=== Begin Enclosure ===

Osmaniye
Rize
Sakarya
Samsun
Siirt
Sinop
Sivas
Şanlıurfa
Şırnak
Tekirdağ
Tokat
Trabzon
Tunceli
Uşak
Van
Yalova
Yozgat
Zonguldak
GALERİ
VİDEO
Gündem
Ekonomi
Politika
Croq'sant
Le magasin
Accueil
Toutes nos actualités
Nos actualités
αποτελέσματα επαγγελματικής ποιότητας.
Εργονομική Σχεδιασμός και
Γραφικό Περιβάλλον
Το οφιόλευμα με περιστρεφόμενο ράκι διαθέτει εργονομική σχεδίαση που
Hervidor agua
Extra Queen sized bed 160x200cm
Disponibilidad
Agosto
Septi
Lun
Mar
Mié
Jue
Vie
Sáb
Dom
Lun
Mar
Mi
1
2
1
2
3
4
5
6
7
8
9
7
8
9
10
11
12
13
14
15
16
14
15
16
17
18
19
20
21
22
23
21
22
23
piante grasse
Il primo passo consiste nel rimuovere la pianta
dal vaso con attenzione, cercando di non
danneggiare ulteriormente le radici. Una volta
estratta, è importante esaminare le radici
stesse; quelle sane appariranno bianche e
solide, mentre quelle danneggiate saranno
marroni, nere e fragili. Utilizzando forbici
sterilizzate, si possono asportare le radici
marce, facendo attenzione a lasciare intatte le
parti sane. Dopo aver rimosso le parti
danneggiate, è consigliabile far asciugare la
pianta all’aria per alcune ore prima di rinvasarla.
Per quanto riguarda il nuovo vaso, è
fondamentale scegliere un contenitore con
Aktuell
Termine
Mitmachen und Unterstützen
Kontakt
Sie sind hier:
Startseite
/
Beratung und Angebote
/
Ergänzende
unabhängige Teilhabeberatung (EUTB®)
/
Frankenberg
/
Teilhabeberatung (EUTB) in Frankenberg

=== End Enclosure ===

DIRECTIONS: Output the entire listing above, character for character.

OUTPUT OF THE EXERCISE:
Osmaniye
Rize
Sakarya
Samsun
Siirt
Sinop
Sivas
Şanlıurfa
Şırnak
Tekirdağ
Tokat
Trabzon
Tunceli
Uşak
Van
Yalova
Yozgat
Zonguldak
GALERİ
VİDEO
Gündem
Ekonomi
Politika
Croq'sant
Le magasin
Accueil
Toutes nos actualités
Nos actualités
αποτελέσματα επαγγελματικής ποιότητας.
Εργονομική Σχεδιασμός και
Γραφικό Περιβάλλον
Το οφιόλευμα με περιστρεφόμενο ράκι διαθέτει εργονομική σχεδίαση που
Hervidor agua
Extra Queen sized bed 160x200cm
Disponibilidad
Agosto
Septi
Lun
Mar
Mié
Jue
Vie
Sáb
Dom
Lun
Mar
Mi
1
2
1
2
3
4
5
6
7
8
9
7
8
9
10
11
12
13
14
15
16
14
15
16
17
18
19
20
21
22
23
21
22
23
piante grasse
Il primo passo consiste nel rimuovere la pianta
dal vaso con attenzione, cercando di non
danneggiare ulteriormente le radici. Una volta
estratta, è importante esaminare le radici
stesse; quelle sane appariranno bianche e
solide, mentre quelle danneggiate saranno
marroni, nere e fragili. Utilizzando forbici
sterilizzate, si possono asportare le radici
marce, facendo attenzione a lasciare intatte le
parti sane. Dopo aver rimosso le parti
danneggiate, è consigliabile far asciugare la
pianta all’aria per alcune ore prima di rinvasarla.
Per quanto riguarda il nuovo vaso, è
fondamentale scegliere un contenitore con
Aktuell
Termine
Mitmachen und Unterstützen
Kontakt
Sie sind hier:
Startseite
/
Beratung und Angebote
/
Ergänzende
unabhängige Teilhabeberatung (EUTB®)
/
Frankenberg
/
Teilhabeberatung (EUTB) in Frankenberg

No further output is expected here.